Provided records –
◇ ◇ ◇ ◇ ◇

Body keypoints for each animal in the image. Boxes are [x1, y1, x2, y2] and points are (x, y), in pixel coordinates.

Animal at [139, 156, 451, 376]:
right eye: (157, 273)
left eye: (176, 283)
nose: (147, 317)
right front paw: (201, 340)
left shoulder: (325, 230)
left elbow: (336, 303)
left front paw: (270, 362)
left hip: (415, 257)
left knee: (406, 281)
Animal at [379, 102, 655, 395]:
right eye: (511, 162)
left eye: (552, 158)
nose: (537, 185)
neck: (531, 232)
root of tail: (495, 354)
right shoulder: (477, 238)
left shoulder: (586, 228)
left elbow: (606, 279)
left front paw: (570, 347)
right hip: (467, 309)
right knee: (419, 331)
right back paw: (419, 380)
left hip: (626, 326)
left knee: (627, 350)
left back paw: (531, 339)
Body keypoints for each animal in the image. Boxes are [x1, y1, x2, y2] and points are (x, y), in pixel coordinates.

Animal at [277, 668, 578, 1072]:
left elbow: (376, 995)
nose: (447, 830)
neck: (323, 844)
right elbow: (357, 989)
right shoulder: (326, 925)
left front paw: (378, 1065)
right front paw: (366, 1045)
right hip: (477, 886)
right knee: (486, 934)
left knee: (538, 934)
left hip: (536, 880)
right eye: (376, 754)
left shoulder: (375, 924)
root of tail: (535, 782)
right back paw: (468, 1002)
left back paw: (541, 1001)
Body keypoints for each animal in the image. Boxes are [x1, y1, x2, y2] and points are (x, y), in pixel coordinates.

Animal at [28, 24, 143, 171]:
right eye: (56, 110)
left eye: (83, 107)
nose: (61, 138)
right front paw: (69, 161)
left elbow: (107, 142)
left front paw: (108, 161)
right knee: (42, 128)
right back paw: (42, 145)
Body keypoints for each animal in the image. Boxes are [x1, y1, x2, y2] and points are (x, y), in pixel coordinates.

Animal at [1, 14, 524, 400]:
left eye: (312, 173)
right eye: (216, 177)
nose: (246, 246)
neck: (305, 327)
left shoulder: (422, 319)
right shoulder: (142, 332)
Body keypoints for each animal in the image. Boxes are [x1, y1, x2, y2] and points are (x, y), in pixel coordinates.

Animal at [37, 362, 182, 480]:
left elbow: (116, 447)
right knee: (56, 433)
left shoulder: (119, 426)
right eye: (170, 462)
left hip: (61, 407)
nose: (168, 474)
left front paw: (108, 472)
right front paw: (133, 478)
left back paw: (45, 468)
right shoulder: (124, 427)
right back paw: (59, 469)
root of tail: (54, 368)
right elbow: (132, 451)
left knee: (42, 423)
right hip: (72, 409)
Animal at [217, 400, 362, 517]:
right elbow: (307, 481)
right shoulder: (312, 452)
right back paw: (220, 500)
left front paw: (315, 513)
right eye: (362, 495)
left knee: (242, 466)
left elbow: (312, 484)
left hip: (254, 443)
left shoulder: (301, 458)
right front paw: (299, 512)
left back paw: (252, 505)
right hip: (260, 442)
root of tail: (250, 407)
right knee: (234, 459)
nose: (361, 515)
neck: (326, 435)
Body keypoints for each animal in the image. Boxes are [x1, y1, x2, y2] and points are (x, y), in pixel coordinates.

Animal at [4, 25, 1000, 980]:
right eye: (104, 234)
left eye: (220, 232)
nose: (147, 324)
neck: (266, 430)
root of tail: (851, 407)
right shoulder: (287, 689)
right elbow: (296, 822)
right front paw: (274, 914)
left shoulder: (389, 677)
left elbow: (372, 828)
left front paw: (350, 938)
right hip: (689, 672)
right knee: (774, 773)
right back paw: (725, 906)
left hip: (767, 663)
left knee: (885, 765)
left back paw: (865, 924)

◇ ◇ ◇ ◇ ◇

Assignment – Repeat the whole listing verbatim.

Reply –
Body keypoints for each animal in the image. Boxes are [x1, y1, x2, y2] and points are (x, y), in pixel coordinates.

Animal at [139, 156, 451, 376]:
right eye: (157, 273)
left eye: (176, 283)
nose: (147, 317)
right front paw: (201, 340)
left shoulder: (325, 230)
left elbow: (336, 303)
left front paw: (270, 362)
left hip: (415, 257)
left knee: (406, 281)
Animal at [379, 102, 655, 395]:
right eye: (511, 162)
left eye: (552, 158)
nose: (537, 185)
neck: (531, 232)
root of tail: (495, 354)
right shoulder: (477, 238)
left shoulder: (586, 228)
left elbow: (606, 279)
left front paw: (570, 347)
right hip: (467, 309)
right knee: (419, 331)
right back paw: (419, 380)
left hip: (626, 326)
left knee: (627, 350)
left back paw: (531, 339)
Body keypoints for each animal in the image. Boxes are [x1, y1, x2, y2] and points are (x, y), in pixel coordinates.

Animal at [277, 668, 578, 1072]:
left elbow: (376, 995)
nose: (447, 830)
neck: (323, 844)
right elbow: (357, 989)
right shoulder: (326, 925)
left front paw: (378, 1065)
right front paw: (366, 1045)
right hip: (477, 886)
right knee: (486, 934)
left knee: (538, 934)
left hip: (536, 880)
right eye: (376, 754)
left shoulder: (375, 924)
root of tail: (535, 782)
right back paw: (468, 1002)
left back paw: (541, 1001)
Body keypoints for each animal in the image. Boxes are [x1, y1, x2, y2] and points are (x, y), in pixel coordinates.

Animal at [28, 24, 143, 171]:
right eye: (56, 110)
left eye: (83, 107)
nose: (61, 138)
right front paw: (69, 161)
left elbow: (107, 142)
left front paw: (108, 161)
right knee: (42, 128)
right back paw: (42, 145)
Body keypoints for each animal in the image. Boxes are [x1, y1, x2, y2] and points are (x, y), in pixel coordinates.

Animal at [1, 14, 524, 400]:
left eye: (312, 173)
right eye: (216, 177)
nose: (246, 246)
neck: (305, 327)
left shoulder: (422, 319)
right shoulder: (142, 332)
Body keypoints for each animal in the image. Boxes are [x1, y1, x2, y2] and points are (x, y), in pixel coordinates.

Animal at [37, 362, 182, 480]:
left elbow: (116, 447)
right knee: (56, 433)
left shoulder: (119, 426)
right eye: (170, 462)
left hip: (61, 407)
nose: (168, 474)
left front paw: (108, 472)
right front paw: (133, 478)
left back paw: (45, 468)
right shoulder: (124, 427)
right back paw: (59, 469)
root of tail: (54, 368)
right elbow: (132, 451)
left knee: (42, 423)
right hip: (72, 409)
Animal at [217, 400, 362, 517]:
right elbow: (307, 481)
right shoulder: (312, 452)
right back paw: (220, 500)
left front paw: (315, 513)
right eye: (362, 495)
left knee: (242, 466)
left elbow: (312, 484)
left hip: (254, 443)
left shoulder: (301, 458)
right front paw: (299, 512)
left back paw: (252, 505)
right hip: (260, 442)
root of tail: (250, 407)
right knee: (234, 459)
nose: (361, 515)
neck: (326, 435)
Body keypoints for each animal in the image. Boxes are [x1, y1, x2, y2] and points are (x, y), in pixel coordinates.

Animal at [4, 25, 1000, 980]:
right eye: (104, 234)
left eye: (220, 232)
nose: (147, 324)
neck: (266, 430)
root of tail: (851, 407)
right shoulder: (287, 689)
right elbow: (296, 822)
right front paw: (274, 914)
left shoulder: (389, 677)
left elbow: (372, 828)
left front paw: (350, 938)
right hip: (689, 672)
right knee: (774, 773)
right back paw: (725, 906)
left hip: (767, 663)
left knee: (885, 765)
left back paw: (865, 924)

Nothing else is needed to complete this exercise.